#### [EXTRAIT DE PAGE]
-=-=-

13 août 2013

[Nouvelles de France] Hommage à Jean Madiran

SOURCE - Nouvelles de France - 13 août 2013

Le combattant s’est éteint, laissant une œuvre immense. Je dirais mieux : une véritable réflexion, personnelle – dans le meilleur sens du terme – nourrie par des sources vénérables. À la différence de bien d’esprits conformes et officiels, l’œuvre de Jean Madiran est avant tout celle d’un homme libre, même si la contrepartie de cette liberté, c’est cette relégation sociologique. Des millions de Français savent qui est Bernard-Henri Lévy, connaissant le journal Le Monde ou suivent C dans l’air, mais peu voient qui a été Jean Madiran. La modernité, c’est le pot de fer contre le pot de terre. Les résistants sont là, mais bien minoritaires. Pis : le siècle débutant aurait vu une accélération de ce que Jean Madiran abhorrait. La haine de la nature créée et de l’homme racheté n’a cessé de progresser. Hier, c’était la destruction de la vie et de la famille ; aujourd’hui, c’est leur ridiculisation par de bien sombres parodies : mariage pour tous, PMA pour les unions de même sexe, etc. Loin d’être des phénomènes anodins, il y a comme une cohérence dans ces destructions.
La première fois que j’entendis parler de Jean Madiran, ce fut en 1992 : je savais que c’était un grand nom dans la mouvance « traditionnelle ». En juillet 1993 (je n’avais pas encore 16 ans !), je devais entreprendre la lecture régulière du journal Présent. C’est ainsi, par suite de renvois successifs (une œuvre est avant tout une cohérence, et chez Jean Madiran, elle l’a été à merveille), que l’on se familiarise avec un auteur et que l’on découvre ses différents combats.

-=-=-

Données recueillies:
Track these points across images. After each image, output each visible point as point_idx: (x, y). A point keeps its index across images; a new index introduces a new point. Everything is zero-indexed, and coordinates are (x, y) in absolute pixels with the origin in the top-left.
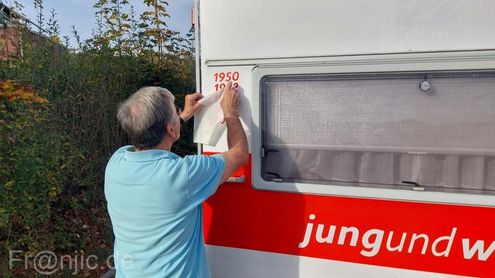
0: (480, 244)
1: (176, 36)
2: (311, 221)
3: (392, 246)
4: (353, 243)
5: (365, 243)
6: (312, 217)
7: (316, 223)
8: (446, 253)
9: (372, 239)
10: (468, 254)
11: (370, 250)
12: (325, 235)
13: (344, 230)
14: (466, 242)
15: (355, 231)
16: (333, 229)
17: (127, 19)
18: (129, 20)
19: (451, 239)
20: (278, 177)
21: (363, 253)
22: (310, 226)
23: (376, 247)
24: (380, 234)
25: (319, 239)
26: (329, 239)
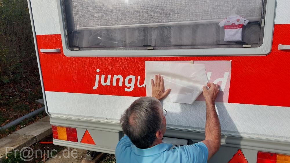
2: (98, 73)
3: (140, 84)
5: (127, 84)
6: (98, 71)
9: (130, 81)
11: (129, 88)
12: (106, 81)
13: (115, 77)
15: (120, 77)
16: (109, 76)
21: (126, 90)
22: (97, 76)
23: (132, 85)
24: (133, 77)
25: (103, 84)
26: (108, 83)
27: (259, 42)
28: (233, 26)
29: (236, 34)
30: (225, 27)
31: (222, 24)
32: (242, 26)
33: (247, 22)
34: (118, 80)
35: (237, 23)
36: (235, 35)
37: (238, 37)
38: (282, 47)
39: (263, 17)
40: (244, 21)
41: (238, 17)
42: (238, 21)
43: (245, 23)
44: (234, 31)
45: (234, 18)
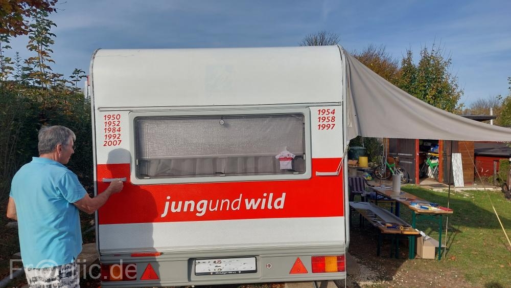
0: (253, 201)
1: (61, 78)
2: (168, 200)
3: (212, 208)
4: (192, 210)
5: (199, 209)
6: (168, 198)
7: (170, 201)
8: (238, 208)
9: (202, 206)
10: (248, 207)
11: (201, 212)
12: (176, 207)
13: (187, 203)
14: (247, 201)
15: (192, 203)
16: (180, 203)
17: (10, 62)
18: (12, 63)
19: (240, 200)
20: (147, 176)
21: (198, 214)
22: (167, 204)
23: (204, 210)
24: (205, 202)
25: (173, 210)
26: (179, 210)
27: (302, 171)
28: (286, 159)
29: (287, 165)
30: (280, 159)
31: (277, 157)
32: (292, 159)
33: (295, 156)
34: (190, 205)
37: (290, 167)
38: (318, 174)
39: (304, 154)
40: (292, 156)
41: (289, 153)
42: (288, 155)
43: (294, 157)
44: (286, 162)
45: (285, 153)
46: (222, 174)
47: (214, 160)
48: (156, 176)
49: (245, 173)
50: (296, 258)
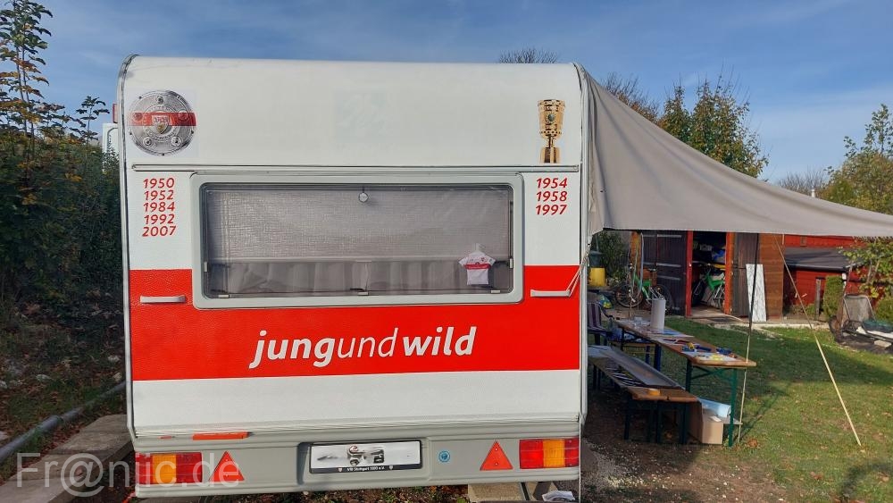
0: (417, 340)
1: (60, 112)
2: (262, 338)
3: (343, 353)
4: (306, 355)
5: (318, 354)
6: (263, 333)
8: (391, 353)
9: (324, 349)
10: (408, 352)
11: (322, 360)
12: (277, 351)
13: (297, 343)
14: (406, 340)
15: (307, 342)
16: (285, 343)
19: (394, 338)
20: (225, 293)
21: (317, 364)
22: (261, 344)
23: (328, 356)
24: (331, 342)
25: (272, 356)
26: (282, 355)
27: (507, 288)
28: (477, 266)
31: (463, 262)
32: (489, 267)
34: (302, 347)
35: (481, 263)
36: (480, 276)
37: (484, 280)
38: (534, 293)
39: (511, 257)
40: (490, 260)
41: (483, 255)
42: (483, 259)
44: (478, 272)
45: (477, 256)
46: (362, 290)
47: (348, 265)
48: (242, 293)
49: (404, 290)
50: (492, 442)
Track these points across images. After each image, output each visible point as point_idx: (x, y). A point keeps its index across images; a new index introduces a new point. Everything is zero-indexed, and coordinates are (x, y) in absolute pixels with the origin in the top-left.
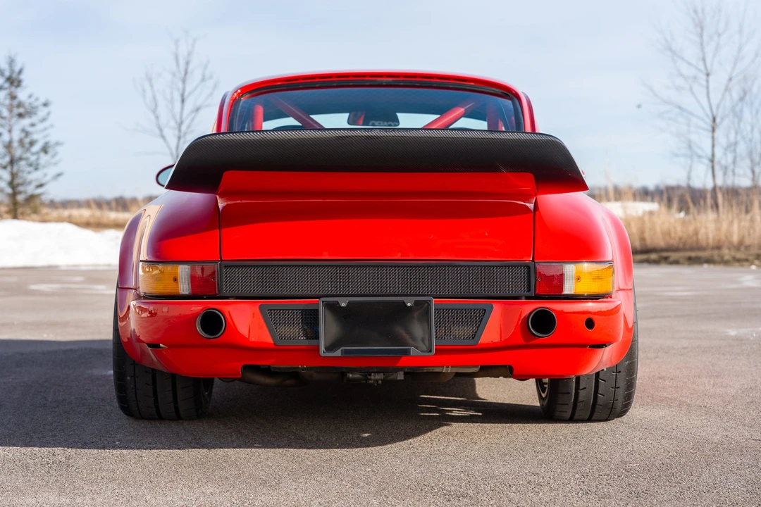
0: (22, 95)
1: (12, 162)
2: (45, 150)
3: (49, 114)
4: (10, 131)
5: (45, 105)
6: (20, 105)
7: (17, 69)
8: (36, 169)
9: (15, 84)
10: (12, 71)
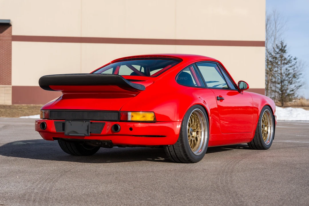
0: (286, 56)
1: (282, 82)
2: (294, 76)
3: (296, 62)
4: (281, 70)
5: (295, 59)
6: (285, 59)
7: (284, 46)
8: (291, 84)
9: (283, 51)
10: (282, 46)
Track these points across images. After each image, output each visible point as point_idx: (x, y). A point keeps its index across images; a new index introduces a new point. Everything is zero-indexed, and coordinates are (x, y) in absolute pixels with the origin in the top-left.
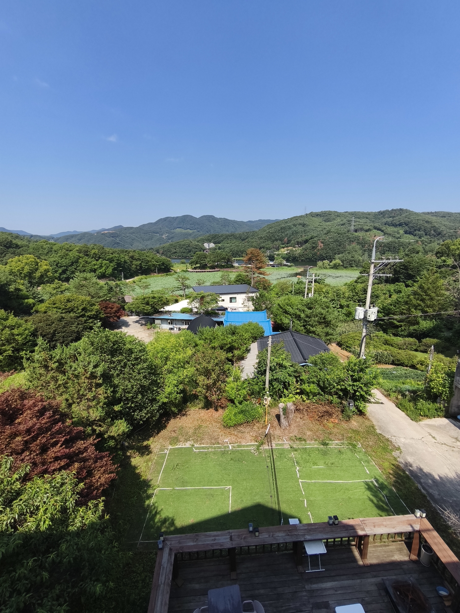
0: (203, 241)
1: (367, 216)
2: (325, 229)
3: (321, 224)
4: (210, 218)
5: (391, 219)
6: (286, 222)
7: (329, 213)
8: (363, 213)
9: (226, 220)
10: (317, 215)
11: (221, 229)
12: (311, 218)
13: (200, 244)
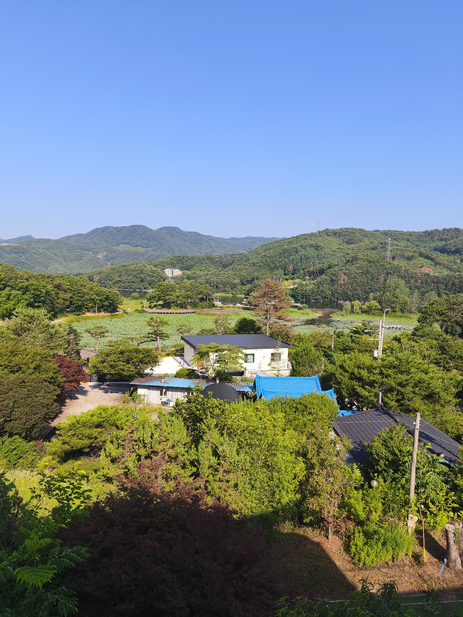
0: (164, 266)
1: (408, 237)
2: (347, 254)
3: (342, 247)
4: (173, 231)
5: (443, 243)
6: (291, 242)
7: (353, 231)
8: (402, 233)
9: (197, 235)
10: (335, 233)
11: (189, 248)
12: (327, 237)
13: (159, 270)
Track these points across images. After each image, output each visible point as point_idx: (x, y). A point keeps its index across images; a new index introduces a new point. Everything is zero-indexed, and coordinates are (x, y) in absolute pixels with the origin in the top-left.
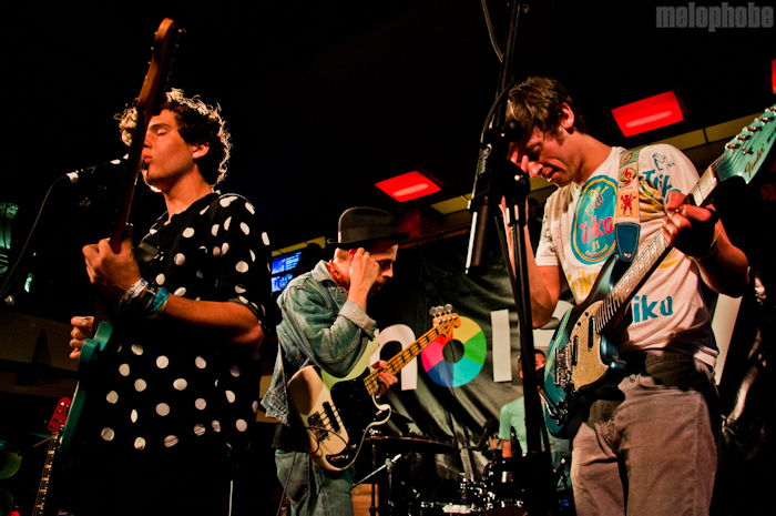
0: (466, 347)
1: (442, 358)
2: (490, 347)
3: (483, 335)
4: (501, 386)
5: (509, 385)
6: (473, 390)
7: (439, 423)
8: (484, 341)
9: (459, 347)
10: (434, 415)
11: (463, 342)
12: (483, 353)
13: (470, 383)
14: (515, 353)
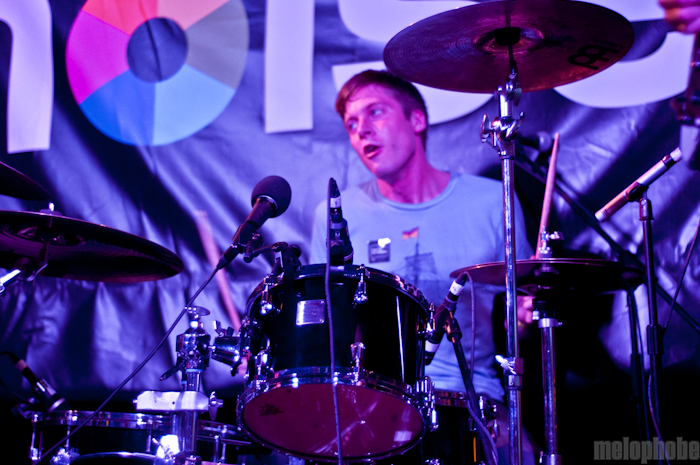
0: (192, 38)
1: (123, 68)
3: (241, 7)
5: (304, 141)
8: (242, 23)
9: (173, 36)
11: (184, 25)
13: (199, 135)
14: (325, 59)
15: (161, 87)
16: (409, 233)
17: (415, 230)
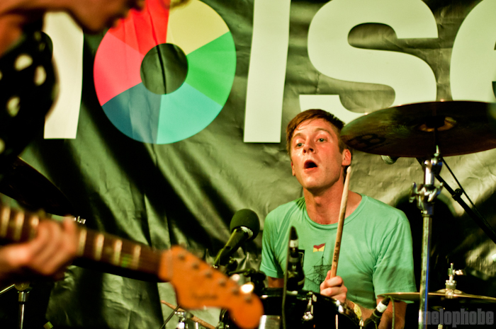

-=-=-

#### [PARTIES DE L'EXERCICE]
**1.** Relevez tous les titres de médias (journaux, sites ou émissions) cités dans l'hommage à Jean Madiran, source comprise.
**2.** Pour chaque affirmation, indiquez si elle concorde avec l'hommage à Jean Madiran, en citant les mots décisifs du texte.
(a) L'auteur a entendu parler de Jean Madiran pour la première fois en 1993.
(b) Selon le texte, peu de gens voient qui a été Jean Madiran.
(c) Le texte présente les résistants comme majoritaires.
**3.** Répondez brièvement à partir de l'hommage à Jean Madiran.
(a) Quel âge l'auteur n'avait-il pas encore en juillet 1993 ?
(b) Par quelle image le texte résume-t-il la modernité ?
(c) Quel journal l'auteur devait-il se mettre à lire régulièrement en juillet 1993 ?
Les enregistrements ne jouent ici aucun rôle.

#### [CORRIGÉ]
**1.** Nouvelles de France, Le Monde, C dans l’air, Présent

**2.**
(a) Non : « La première fois que j’entendis parler de Jean Madiran, ce fut en 1992 »
(b) Oui : « mais peu voient qui a été Jean Madiran »
(c) Non : « Les résistants sont là, mais bien minoritaires. »

**3.**
(a) 16 ans
(b) Le pot de fer contre le pot de terre
(c) Présent